As the Rally entered its second day, there were 54 cars still in the race.
Jean-Luc Therier and Christian Delferrier who are among the favourites led on Thursday (24 May) in an Alpino Renault. They were followed by Britain's Tony Fall and Mike Wood, in a Volkswagen-1303. Among those to abandon the rally after the first day were Sweden's Ove Andersson, driving a Toyota Celica, and H. Kallstrom also of Sweden, driving a Volkswagen-1303.
The rally ends on Saturday (26 May) at noon at the foot of the Acropolis Hills. the route the drivers will have followed covers 1600 kilometres of highway (about 1,000-miles) and 1200-kilometres of rough roads (about 750-miles).

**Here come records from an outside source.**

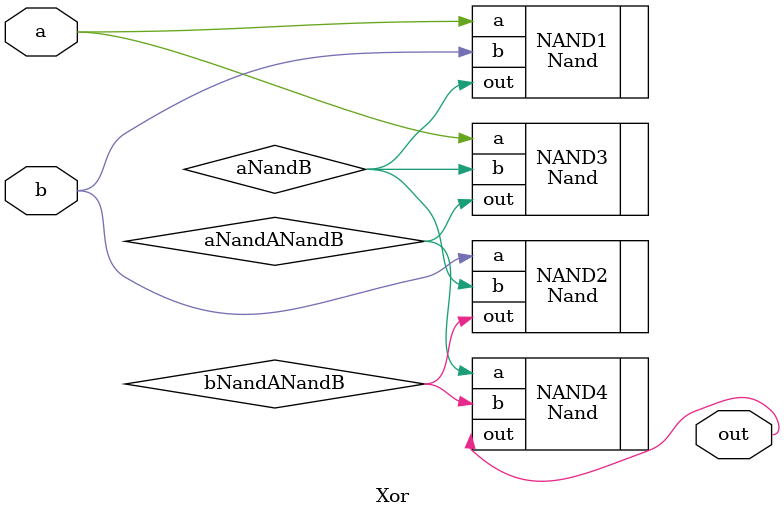
<source format=v>
/**
 * Exclusive-or gate:
 * out = not (a == b)
 */
`default_nettype none  // Disable implicit inputs

module Xor(
    input wire a,
    input wire b,
    output wire out
  );

  // NOTE: XOR can be built from NOT, AND and OR, however, here we will built it
  //       entirely from NAND gates as described on:
  //       https://en.wikipedia.org/wiki/NAND_logic#XOR
  wire aNandB;
  wire bNandANandB;
  wire aNandANandB;

  Nand NAND1(.a(a), .b(b), .out(aNandB));
  Nand NAND2(.a(b), .b(aNandB), .out(bNandANandB));
  Nand NAND3(.a(a), .b(aNandB), .out(aNandANandB));
  Nand NAND4(.a(aNandANandB), .b(bNandANandB), .out(out));

endmodule

</source>
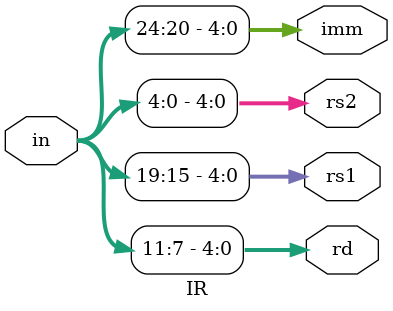
<source format=v>
module IR(in, rd, rs1, rs2, imm);

output [4:0] rd, rs1, rs2, imm;
input [31:0] in;

assign rd = in[11:7];
assign rs1 = in[19:15];
assign rs2 = in[6:0];
assign imm = in[31:20];

endmodule

</source>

The prizes will be distributed on Sunday.
SYNOPSIS: Eighty-two entries lined up on the Acropolis in Athens on Wednesday for the start of the 21st Acropolis Rally. There were 46 foreign drivers among the entrants for the three-day event.
H. Kallstrom of Sweden was among the famous faces at the start, which included Ove Andersson driving a Toyota-Celica, Hakan lindberg in a Fiat 124 Arbath, and Rauno Aaltonen, also with a Fiat 124 Arbath. Andersson and Kallstrom were early casualties of the rally.
Finance-Minister Ioannis Koulis flagged off the first car to get the Rally started. It was driven by Jean-Luc Therier, who's among the favourites to win.
The rest of the entrants drove away in fairly quick succession, led by a BMW 2002 driven by A. Warabold.
Spectators were busy with cameras to watch the start of the Rally, which covers 1740 miles, and is described as one of Europe's toughest. It includes approximately 1,000 miles of highway, and 750 miles of rough and rocky roads.
By the start of the second day, 54 cars remained int eh field. The lead at that stage was held by Jean-Luc Therier, in an Alpine Renault. They were followed by Britain's Tony Fall and Mike Wood, driving a Volkswagen 1303 S. with Italy's team of D. Paganelli and D. Russo close behind. Cars entered in the Rally represent a good cross-section of European and Japanese makes, with a scattering of American cars. The rally is due to finish at about noon on Saturday, at the foot of the Acropolis.